ゴリラのマッスルパンチがアザルドの胸部を砕いてジュウオウキューブの回収に成功するジュウオウジャーだが、「邪魔もんが消えて動きやすくなったぜ」とむしろ体調が良くなったアザルドの猛攻は止まらない。赤の番長への変身も阻止され、転がった番長キャノンを手にするバード。
「太古の大王よ……俺にも、力をかせぇ!」
制御に苦しみながらも放たれたバードニック番長キャノンの閃光がアザルドを呑み込み、急速にフリーズカーボン。ジュウオウジャーはその光景が、かつて大王者の資格に見せられた、クジラ大王の儂の大勝利記念思い出ムービーと酷似している事に気付く。
バンタイトルの戦いでメーバ軍団を蹴散らした後に、うずくまるように膝を付いていたジュウオウバードは、この砲撃後に完全に倒れ込んで変身が解けてしまい、ジューマンパワーの不足からなのか、変身により何らかの負担がかかっている様子で不穏。
そして――番長キャノンの一撃によるショック療法で記憶を取り戻し、古代の戦いとは違ってクジラに大気圏外まで吹き飛ばされて考えるのを止めずに済んだアザルドは、なんと自らの力で封印を内側から破壊。ひび割れた外装をキャストオフすると、まさしく大勝利記念思い出ムービーで姿を見せた、太古の怪物そのものが姿を見せる!
「二度もこんなもん喰らっちまうとはな。だが! お陰で思い出したぜ。ありがとうよ、ジュウオウジャー
「まさか、あいつは……」
そう、アザルドの体を構成していたキューブとは、真のアザルドを封印していた地球パワーそのものだったのだ!!
キューブアニマルがまるっきりアザルドキューブの代用品になる事、それを取り返した事で結果的にキューブが不足して封印が弱まった事、今までのアザルドの復活は「再生」ではなく「再封印」であった事……という諸々の点が線で繋がり、今ここに、甦る脅威。
「ジニス様!」
ナリア、今までで一番驚く。
「ふふふふふ、ようやく封印が解けたようだ」
「懐かしい姿だ。
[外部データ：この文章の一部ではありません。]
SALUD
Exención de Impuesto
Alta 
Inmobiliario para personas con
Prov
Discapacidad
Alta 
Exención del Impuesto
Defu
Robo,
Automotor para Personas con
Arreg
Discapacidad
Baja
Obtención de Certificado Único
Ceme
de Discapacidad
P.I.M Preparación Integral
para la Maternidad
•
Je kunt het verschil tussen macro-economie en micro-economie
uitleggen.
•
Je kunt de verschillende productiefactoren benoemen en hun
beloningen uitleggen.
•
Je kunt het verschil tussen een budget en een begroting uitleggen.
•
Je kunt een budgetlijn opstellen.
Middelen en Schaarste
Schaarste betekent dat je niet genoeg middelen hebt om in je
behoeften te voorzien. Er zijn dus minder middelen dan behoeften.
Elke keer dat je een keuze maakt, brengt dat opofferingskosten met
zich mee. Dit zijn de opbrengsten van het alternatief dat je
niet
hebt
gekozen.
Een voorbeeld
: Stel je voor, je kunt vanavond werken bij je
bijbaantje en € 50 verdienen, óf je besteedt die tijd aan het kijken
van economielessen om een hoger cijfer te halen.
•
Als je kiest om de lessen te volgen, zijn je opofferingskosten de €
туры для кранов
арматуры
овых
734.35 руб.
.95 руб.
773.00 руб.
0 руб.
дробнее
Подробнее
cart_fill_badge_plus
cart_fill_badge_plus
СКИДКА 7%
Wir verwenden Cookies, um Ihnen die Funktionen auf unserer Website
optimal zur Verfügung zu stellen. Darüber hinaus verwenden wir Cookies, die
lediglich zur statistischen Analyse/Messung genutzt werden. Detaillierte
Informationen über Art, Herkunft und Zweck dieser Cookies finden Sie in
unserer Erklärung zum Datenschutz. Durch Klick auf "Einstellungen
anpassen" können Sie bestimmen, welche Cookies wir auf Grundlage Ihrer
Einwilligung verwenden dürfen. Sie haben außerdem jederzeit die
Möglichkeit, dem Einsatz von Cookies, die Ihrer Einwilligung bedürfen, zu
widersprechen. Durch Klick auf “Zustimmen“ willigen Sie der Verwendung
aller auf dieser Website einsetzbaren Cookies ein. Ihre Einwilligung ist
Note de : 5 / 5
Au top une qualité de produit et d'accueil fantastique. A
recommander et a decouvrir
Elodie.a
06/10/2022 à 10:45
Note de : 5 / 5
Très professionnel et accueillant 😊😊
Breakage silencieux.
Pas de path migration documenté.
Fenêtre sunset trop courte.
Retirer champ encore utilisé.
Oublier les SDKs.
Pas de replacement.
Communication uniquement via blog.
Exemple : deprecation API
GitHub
フッ、おかげで取り戻せたぜ。忘れてた記憶も、真の力もなぁ」
なお、ご本人のツイートによると、思い出ムービー登場の古代の怪物のバトルボイスは、クレジット無しでアザルド役の中田譲治さんが入れていたとの事。
割れて出てきたターンアザルドは、足踏み一つで大爆発を引き起こすと、戦いを挑んできたジュウオウジャーを、ほぼ一歩も動かずに圧倒。
「どうだ……これが俺、宇宙の破壊神、不死身のアザルド様よ」
6人一斉の野生解放ラッシュも全て無造作に弾き飛ばされ、範囲攻撃で全員変身解除。
…………えー…………ラスボスに勝てる目処も全くついていないのに、ラスボス手前にも勝てる気のしない相手が出てきたんですが(^^; 戦力ヒエラルキー描写は割と丁寧に積み重ねてきた作品だけに、この最終盤でトンデモ2連発をどう片付けるのか。一応、光があるとすれば取り返した4つのジュウオウキューブですが、ここまで来て白ける「奇跡」は持ち出さないと信じているので、どう転がしてくれるのか実に見物。逆に、真の最終局面では、ここまで積み上げてきたものを活かした、鮮やかな「奇跡」を期待しております。
「くくくくふふふふふははははははははは。…………いい準備運動だったぜ。あっちにも用があるからな」
「フフフフフハハハハハ」
ジュウオウジャーにトドメを刺さず、弓矢基地を見上げるアザルド、その姿を見下ろし楽しそうに嗤うジニス様。
……てあれ、もしかして、ジニス様のブラッドゲームの本当の目的って、真の力を取り戻したアザルドと戦う事?
この局面で、戦隊そっちのけでボス級キャラ2人が笑い合っているという凄い展開で、つづく。
次回――予告の内容からすると、大和父が妻の死に目に間に合わなかったのはバドを助けた為で、とすると、大和父がバドの治療を選んだからこそ、大和はジューマン達と繋がれた……という大和くんにとって凄まじく重い一撃が炸裂しそうですが、サワオ回・今回と父親との絡みで浮き彫りにされた、大和もそこまで大人なわけじゃない、という要素が物語してどう跳ねるのか、恐らく残り3話になるかと思いますが、楽しみにしたいと思います。